Голос мальчишки кололся терновой язвой и шипящим нагаром вопреки тому, что юное личико продолжало хранить столь изысканную красоту, столь удивительные, одухотворенные черточки и секреты, и Микель, вновь захваченный любованием принадлежащего отныне ему и только ему одному совершенного творения, неохотно, просто чтобы не спускать всего подряд с молоденьких шаловливых лапок, приподнял брови в той пантомиме, за которой обычно по-гамлетовски вопрошают:
«Неужто я так часто лгу тебе, что ты не можешь поверить в самые глубинные, самые непринужденные человеческие признания, жестокое божество лунных нарциссов?!»
– Но это именно так, мой дерзкий иноходец.

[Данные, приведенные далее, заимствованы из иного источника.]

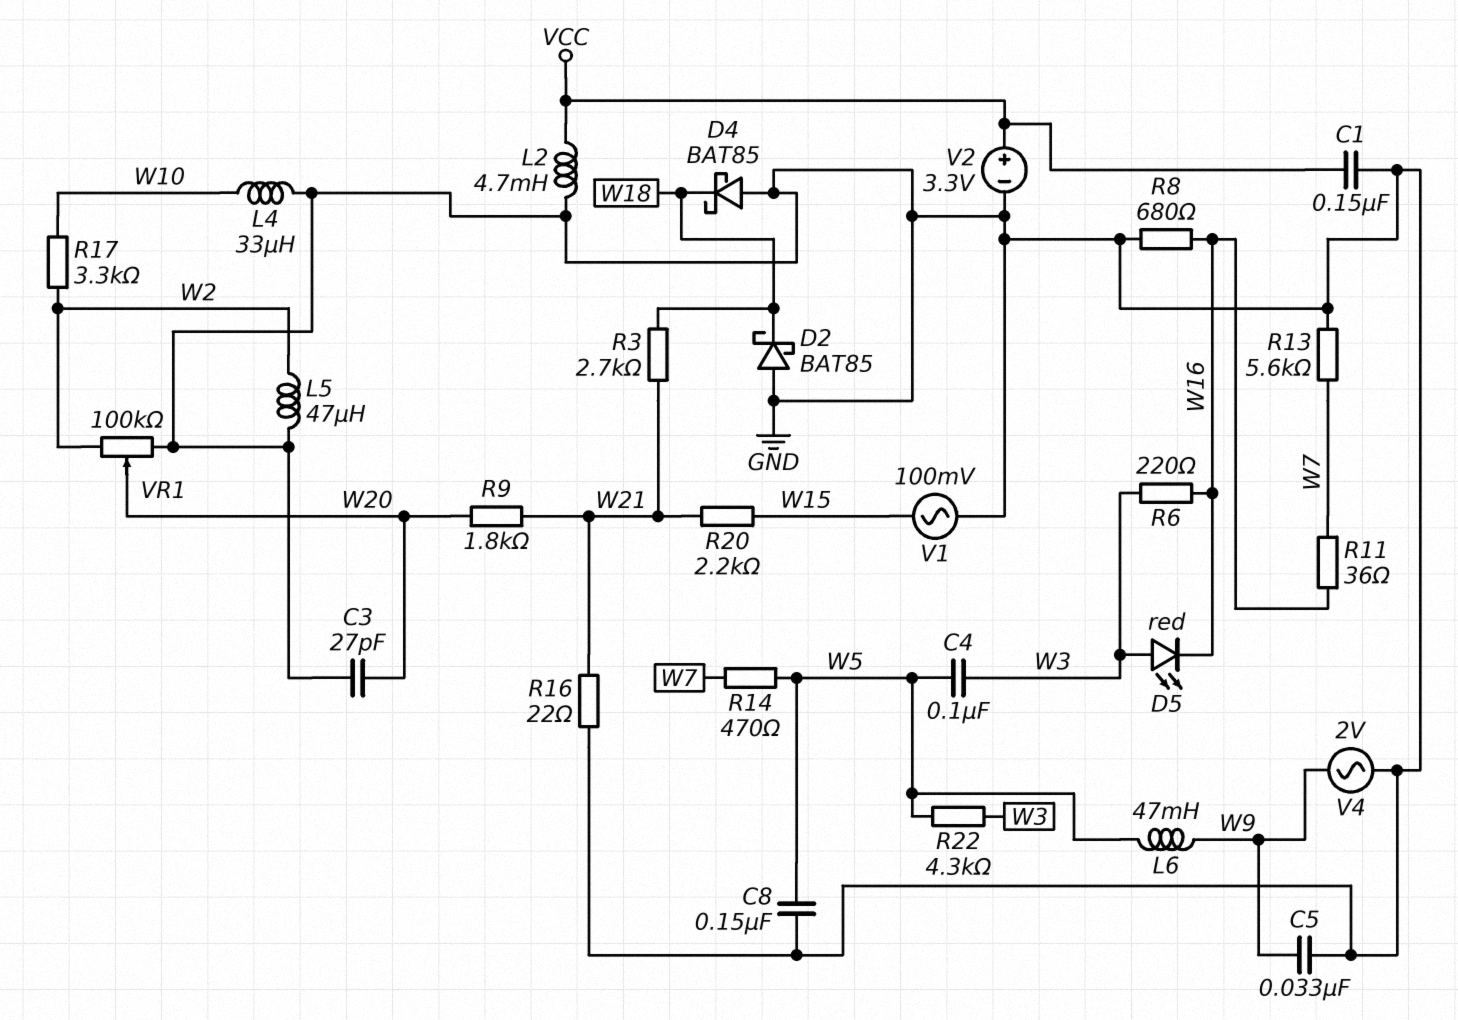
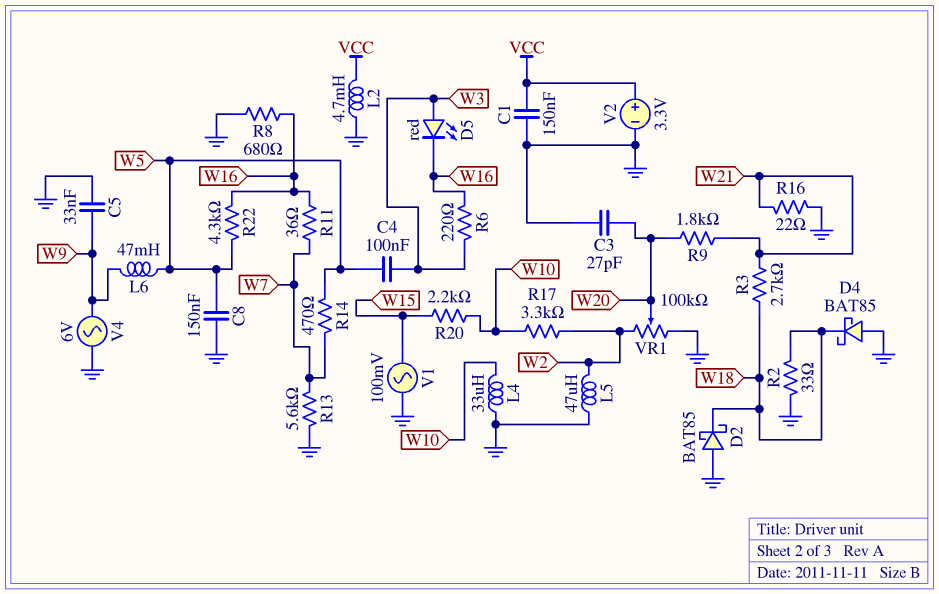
R2: none -> 33 (GND, W18)
R20: 2.2k (W15, W21) -> 2.2k (W10, W15)
R22: 4.3k (W3, W5) -> 4.3k (W5, W16)
V4: AC 2V (GND, W9) -> AC 6V (GND, W9)

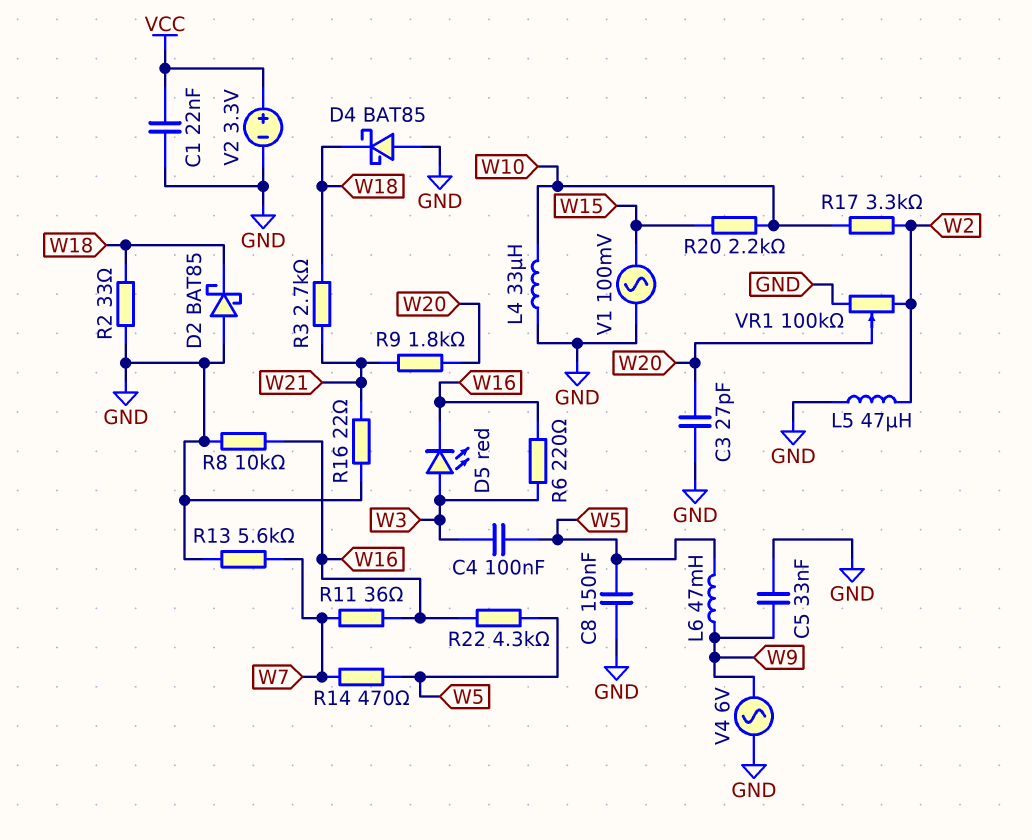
C1: 150nF (GND, VCC) -> 22nF (GND, VCC)
L2: 4.7mH (GND, VCC) -> none
R8: 680 (GND, W16) -> 10k (GND, W16)

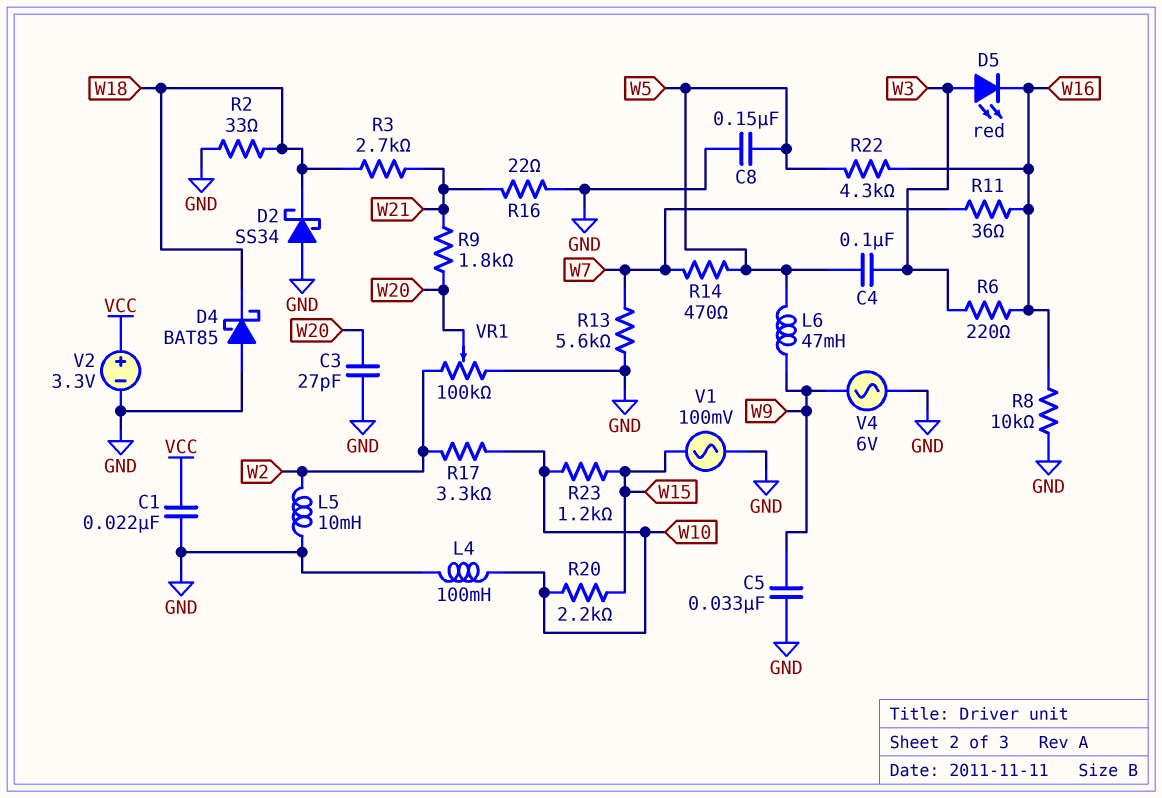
D2: schottky BAT85 (A GND, K W18) -> schottky SS34 (A GND, K W18)
L4: 33uH (GND, W10) -> 100mH (GND, W10)
L5: 47uH (GND, W2) -> 10mH (GND, W2)
R23: none -> 1.2k (W10, W15)

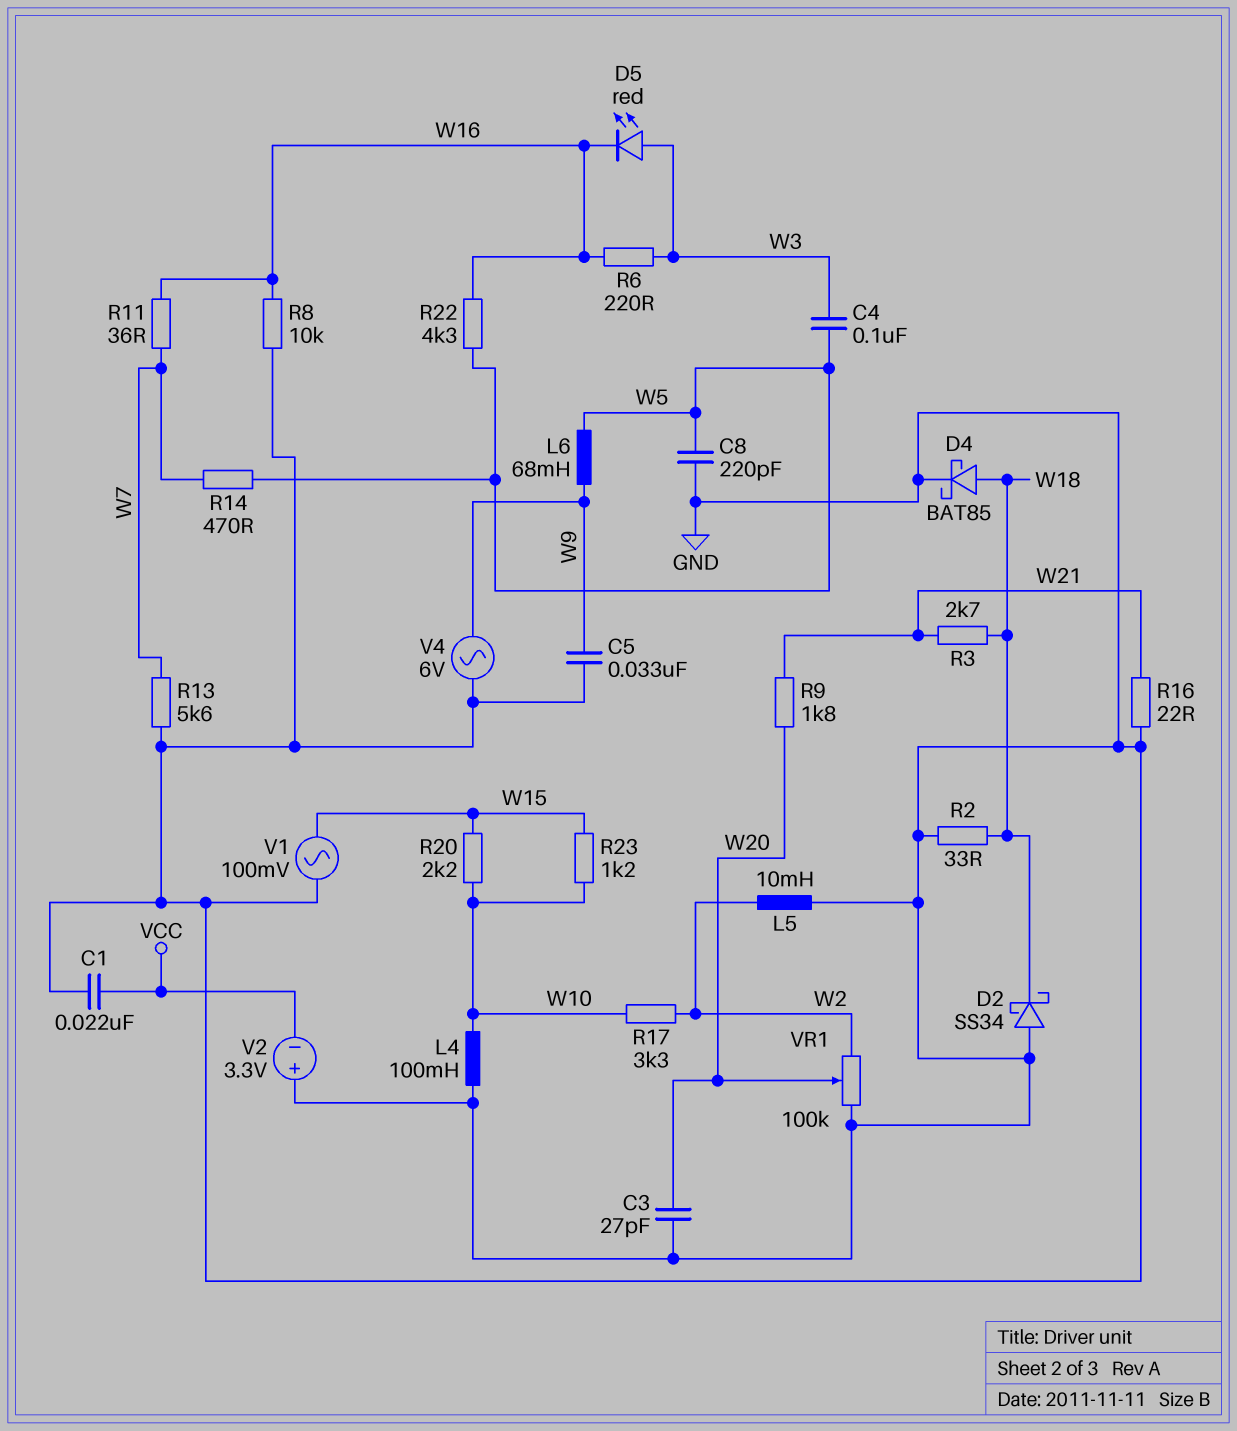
C8: 150nF (GND, W5) -> 220pF (GND, W5)
D4: schottky BAT85 (A GND, K W18) -> schottky BAT85 (A W18, K GND)
L6: 47mH (W5, W9) -> 68mH (W5, W9)
V2: 3.3V (plus VCC, minus GND) -> 3.3V (plus GND, minus VCC)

Напомню тебе, что мне становится очень грустно всякий раз, как ты решаешь начать меня подозревать в выдуманном самим тобой обмане. Но, так и быть, я прощу тебе этот маленький баловливый порок. – На новое надутое фырканье мужчина не среагировал, чем знатно кое-кого выеживающегося задел, зато, как будто от нечего делать потянувшись к травам, что тихо-мирно дымились теперь уже и щепоткой добавленной левкои – Рейнхарт успел сообщить, что та так называлась, – подхватил из выкуриваемых пучин палочку-агарбатти, повертел ту в пальцах и, откусив краснеющий угольком кончик, принялся неторопливо втягивать через рот да прямиком в ноздри пугающий ароматный дым, валящий из подожженного погибающего естества. – Меня это успокаивает, моя радость, – пояснил, смазанным кивком указывая на торчащую изо рта палку, от крепкого запаха которой на глаза Уэльса бесконтрольно набегали зародыши слёз. – Ума не приложу, как столь прелестное существо благороднейшей породы En Tremblant может обладать столь ярко выраженной способностью раз за разом задевать мои искреннейшие чувства, но что не стерпишь ради своей обожаемой розы… Разве не этому нас учил Маленький заблудившийся Принц? Пусть он и весьма плачевно в своих похождениях закончил… О, нет-нет, прошу тебя. Только не надо снова. Не трудись открывать свой дивный ротик. Я слишком сильно ждал этого вечера, чтобы так бесславно с ним распрощаться и испортить то, чего портить не хотелось. А я ведь могу это, милый мой. Испортить. Ты не забывай.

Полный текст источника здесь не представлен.